Stable Postnikov data of Picard 2-categories

TL;DR

This paper studies the stable homotopy groups of Picard 2-categories' K-theory spectra, describing their Postnikov data and showing limitations on strict skeletal models, using categorical suspension techniques.

Contribution

It provides a categorical description of the Postnikov data of K-theory spectra of Picard 2-categories and demonstrates the non-existence of strict skeletal models realizing certain spectra.

Findings

Postnikov data of K-theory spectra described categorically

No strict skeletal Picard 2-category models the 2-truncation of the sphere spectrum

Categorical suspension commutes with K-theory, preserving stable equivalences

Abstract

Picard 2-categories are symmetric monoidal 2-categories with invertible 0-, 1-, and 2-cells.
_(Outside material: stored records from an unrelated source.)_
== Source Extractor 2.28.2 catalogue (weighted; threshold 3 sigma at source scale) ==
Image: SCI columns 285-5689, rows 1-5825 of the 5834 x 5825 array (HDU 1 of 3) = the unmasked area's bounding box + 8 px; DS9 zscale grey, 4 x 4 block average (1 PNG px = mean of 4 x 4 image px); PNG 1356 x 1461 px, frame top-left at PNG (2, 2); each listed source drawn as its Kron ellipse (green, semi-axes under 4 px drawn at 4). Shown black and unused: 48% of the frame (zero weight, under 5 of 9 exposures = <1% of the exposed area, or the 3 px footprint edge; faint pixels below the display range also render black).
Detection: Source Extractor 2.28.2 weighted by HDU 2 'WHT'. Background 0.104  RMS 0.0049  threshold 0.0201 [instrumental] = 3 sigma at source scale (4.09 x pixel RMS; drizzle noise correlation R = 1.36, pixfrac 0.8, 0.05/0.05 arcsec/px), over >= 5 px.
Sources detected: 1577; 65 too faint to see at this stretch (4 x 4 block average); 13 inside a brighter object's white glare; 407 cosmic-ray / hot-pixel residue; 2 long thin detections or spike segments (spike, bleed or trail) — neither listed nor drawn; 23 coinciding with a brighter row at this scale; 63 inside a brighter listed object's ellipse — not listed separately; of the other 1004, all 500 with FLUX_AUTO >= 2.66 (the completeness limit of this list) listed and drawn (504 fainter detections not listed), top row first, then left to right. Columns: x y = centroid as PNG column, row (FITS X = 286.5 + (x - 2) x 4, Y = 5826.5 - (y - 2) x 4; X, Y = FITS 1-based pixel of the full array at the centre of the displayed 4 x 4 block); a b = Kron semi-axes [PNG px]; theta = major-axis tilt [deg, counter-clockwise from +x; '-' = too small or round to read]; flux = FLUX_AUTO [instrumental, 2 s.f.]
The classifying space of a Picard 2-category $\mathcal{D}$ is an infinite loop space, the zeroth space of the $K$-theory spectrum $K\mathcal{D}$. This spectrum has stable homotopy groups concentrated in levels 0, 1, and 2. In this paper, we describe part of the Postnikov data of $K\mathcal{D}$ in terms of categorical structure. We use this to show that there is no strict skeletal Picard 2-category whose $K$-theory realizes the 2-truncation of the sphere spectrum. As part of the proof, we construct a categorical suspension, producing a Picard 2-category $\Sigma C$ from a Picard 1-category $C$, and show that it commutes with $K$-theory in that $K\Sigma C$ is stably equivalent to $\Sigma K C$.